Un problème de méthodologie aussi pointé par l'ACSH : "c'est entièrement spéculatif. Il n'y a pas de preuves" scientifiques.

"Certains articles cités par Classen montrent que ce qu'il affirme (...) est impossible", comme celui-ci expliquant qu'une des protéines évoquées -appelée TDP-43, "est surtout présente dans le noyau de la cellule", où l'ARNm du vaccin n'entre pas, explique encore le médecin.

Au final, "ce que nous avons ici est un ramassis de beaucoup de spéculation, avec la découverte d'une obscure connection fondée sur une méthodologie qui n'est pas expliquée avec un niveau de rigueur ne serait-ce qu'élémentaire requise pour convaincre un vrai biologiste moléculaire ou un expert en bioinformatique", résume le Dr Gorski.

Et "même si cela était autre chose que de la spéculation", de toute façon, "les maladies à prions sont des maladies du système nerveux central. Ces vaccins sont injectés dans le muscle (...), pas injectés dans le système nerveux central", assène encore le professeur de chirurgie.

Le site de fact-checking The Dispatch a aussi publié un article sur le texte de Bart Classen où plusieurs experts affirment eux aussi qu'il ne respecte pas les canons de la démarche scientifique et que son contenu est purement spéculatif, sans aucune preuve.
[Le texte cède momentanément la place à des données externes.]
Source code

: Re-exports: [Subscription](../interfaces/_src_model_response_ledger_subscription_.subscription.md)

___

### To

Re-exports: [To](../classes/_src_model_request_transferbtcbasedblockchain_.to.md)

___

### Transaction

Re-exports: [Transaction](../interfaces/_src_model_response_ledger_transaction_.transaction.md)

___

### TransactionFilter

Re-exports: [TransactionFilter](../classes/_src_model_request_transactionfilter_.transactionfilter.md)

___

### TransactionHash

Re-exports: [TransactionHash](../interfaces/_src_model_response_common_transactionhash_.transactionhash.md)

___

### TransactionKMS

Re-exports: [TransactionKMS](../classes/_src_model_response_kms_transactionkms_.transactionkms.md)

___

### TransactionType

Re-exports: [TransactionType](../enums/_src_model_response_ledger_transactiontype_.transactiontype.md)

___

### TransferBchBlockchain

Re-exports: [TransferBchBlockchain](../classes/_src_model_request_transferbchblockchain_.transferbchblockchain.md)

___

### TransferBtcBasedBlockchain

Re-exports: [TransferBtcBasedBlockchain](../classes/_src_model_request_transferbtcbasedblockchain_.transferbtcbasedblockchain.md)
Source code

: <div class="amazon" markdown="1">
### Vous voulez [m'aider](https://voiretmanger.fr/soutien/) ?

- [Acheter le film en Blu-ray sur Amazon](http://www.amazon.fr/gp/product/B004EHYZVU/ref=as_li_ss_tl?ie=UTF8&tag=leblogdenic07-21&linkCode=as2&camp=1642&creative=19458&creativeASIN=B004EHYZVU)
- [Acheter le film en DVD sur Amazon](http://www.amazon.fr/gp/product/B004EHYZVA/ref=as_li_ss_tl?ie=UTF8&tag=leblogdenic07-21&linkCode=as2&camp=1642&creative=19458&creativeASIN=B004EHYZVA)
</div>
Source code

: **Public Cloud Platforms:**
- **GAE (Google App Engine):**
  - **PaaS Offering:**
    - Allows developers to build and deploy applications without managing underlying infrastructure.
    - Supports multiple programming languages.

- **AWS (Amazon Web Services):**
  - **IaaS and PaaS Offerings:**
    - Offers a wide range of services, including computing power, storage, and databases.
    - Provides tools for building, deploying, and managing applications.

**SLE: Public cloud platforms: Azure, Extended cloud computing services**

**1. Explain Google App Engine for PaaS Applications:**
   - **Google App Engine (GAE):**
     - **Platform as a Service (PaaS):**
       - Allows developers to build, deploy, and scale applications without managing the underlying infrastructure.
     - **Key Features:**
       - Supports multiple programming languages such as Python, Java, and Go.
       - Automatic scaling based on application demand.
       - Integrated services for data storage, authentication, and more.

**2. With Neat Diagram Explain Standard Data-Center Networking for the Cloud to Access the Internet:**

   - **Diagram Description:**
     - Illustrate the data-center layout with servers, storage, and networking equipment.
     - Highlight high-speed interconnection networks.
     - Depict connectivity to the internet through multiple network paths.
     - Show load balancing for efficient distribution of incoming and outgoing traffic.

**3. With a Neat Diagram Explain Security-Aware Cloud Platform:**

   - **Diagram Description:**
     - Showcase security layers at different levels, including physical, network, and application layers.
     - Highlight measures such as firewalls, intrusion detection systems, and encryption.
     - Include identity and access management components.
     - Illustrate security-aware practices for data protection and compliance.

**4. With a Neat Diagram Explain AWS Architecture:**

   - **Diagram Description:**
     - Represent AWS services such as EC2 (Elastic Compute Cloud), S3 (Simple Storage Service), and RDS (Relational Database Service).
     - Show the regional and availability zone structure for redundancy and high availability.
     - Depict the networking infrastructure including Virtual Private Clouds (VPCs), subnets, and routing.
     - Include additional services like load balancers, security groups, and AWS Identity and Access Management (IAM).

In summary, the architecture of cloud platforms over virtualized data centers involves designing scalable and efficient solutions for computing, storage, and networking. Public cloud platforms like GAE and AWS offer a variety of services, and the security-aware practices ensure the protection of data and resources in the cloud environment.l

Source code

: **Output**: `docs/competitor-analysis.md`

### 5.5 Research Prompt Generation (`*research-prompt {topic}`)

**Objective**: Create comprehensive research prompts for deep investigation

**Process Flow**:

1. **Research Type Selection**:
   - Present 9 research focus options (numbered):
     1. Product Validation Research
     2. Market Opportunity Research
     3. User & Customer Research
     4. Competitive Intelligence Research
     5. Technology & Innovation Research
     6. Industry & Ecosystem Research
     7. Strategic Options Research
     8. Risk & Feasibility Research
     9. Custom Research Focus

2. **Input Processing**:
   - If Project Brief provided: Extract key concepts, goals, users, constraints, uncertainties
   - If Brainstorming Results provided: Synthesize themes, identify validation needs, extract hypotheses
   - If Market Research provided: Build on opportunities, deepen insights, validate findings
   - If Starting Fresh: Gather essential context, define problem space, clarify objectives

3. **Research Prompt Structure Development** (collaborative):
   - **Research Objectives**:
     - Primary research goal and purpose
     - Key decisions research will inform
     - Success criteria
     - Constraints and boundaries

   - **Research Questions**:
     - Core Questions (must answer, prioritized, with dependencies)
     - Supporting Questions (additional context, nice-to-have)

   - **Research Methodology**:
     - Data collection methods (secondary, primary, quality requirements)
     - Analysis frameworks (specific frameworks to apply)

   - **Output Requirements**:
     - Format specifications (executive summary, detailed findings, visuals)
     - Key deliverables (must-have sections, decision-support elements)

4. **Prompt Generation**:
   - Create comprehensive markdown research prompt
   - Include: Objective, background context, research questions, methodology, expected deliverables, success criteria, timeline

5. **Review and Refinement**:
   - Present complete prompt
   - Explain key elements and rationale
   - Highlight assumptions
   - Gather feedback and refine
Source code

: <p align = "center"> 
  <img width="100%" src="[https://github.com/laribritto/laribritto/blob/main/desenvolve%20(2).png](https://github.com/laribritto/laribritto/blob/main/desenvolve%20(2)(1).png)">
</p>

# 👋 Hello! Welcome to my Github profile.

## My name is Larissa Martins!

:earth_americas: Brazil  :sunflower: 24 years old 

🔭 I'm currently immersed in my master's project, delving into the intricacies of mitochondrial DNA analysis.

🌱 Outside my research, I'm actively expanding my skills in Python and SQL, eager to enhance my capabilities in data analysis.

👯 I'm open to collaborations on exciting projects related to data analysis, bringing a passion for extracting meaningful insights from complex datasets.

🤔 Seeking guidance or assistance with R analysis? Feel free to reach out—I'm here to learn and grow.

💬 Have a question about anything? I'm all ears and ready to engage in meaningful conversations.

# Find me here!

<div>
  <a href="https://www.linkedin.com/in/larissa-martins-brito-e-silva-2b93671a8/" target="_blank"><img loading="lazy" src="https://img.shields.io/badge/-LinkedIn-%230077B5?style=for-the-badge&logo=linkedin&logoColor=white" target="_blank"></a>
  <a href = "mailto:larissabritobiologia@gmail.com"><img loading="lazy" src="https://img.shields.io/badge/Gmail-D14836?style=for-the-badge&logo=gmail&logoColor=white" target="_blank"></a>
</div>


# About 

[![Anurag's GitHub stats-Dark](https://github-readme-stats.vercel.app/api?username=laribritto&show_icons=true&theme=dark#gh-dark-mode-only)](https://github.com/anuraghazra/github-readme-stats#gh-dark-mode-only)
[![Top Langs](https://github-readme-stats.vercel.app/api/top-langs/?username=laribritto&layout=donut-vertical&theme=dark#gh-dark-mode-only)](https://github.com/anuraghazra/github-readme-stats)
En outre, les vaccins anti-Covid sont très surveillés via une pharmacovigilance renforcée : la plupart des pays recensent et analysent très précisément tout signal inquiétant de sécurité, sans qu'à ce jour ne soient apparu de signal sur des apparitions de maladies dégénératives.

A l'échelle mondiale, au moins 1,244 milliard de doses de vaccins anti-Covid ont été administrées dans au moins 210 pays ou territoires, selon un comptage réalisé par l'AFP à partir de sources officielles vendredi 7 mai à 14:42 GMT.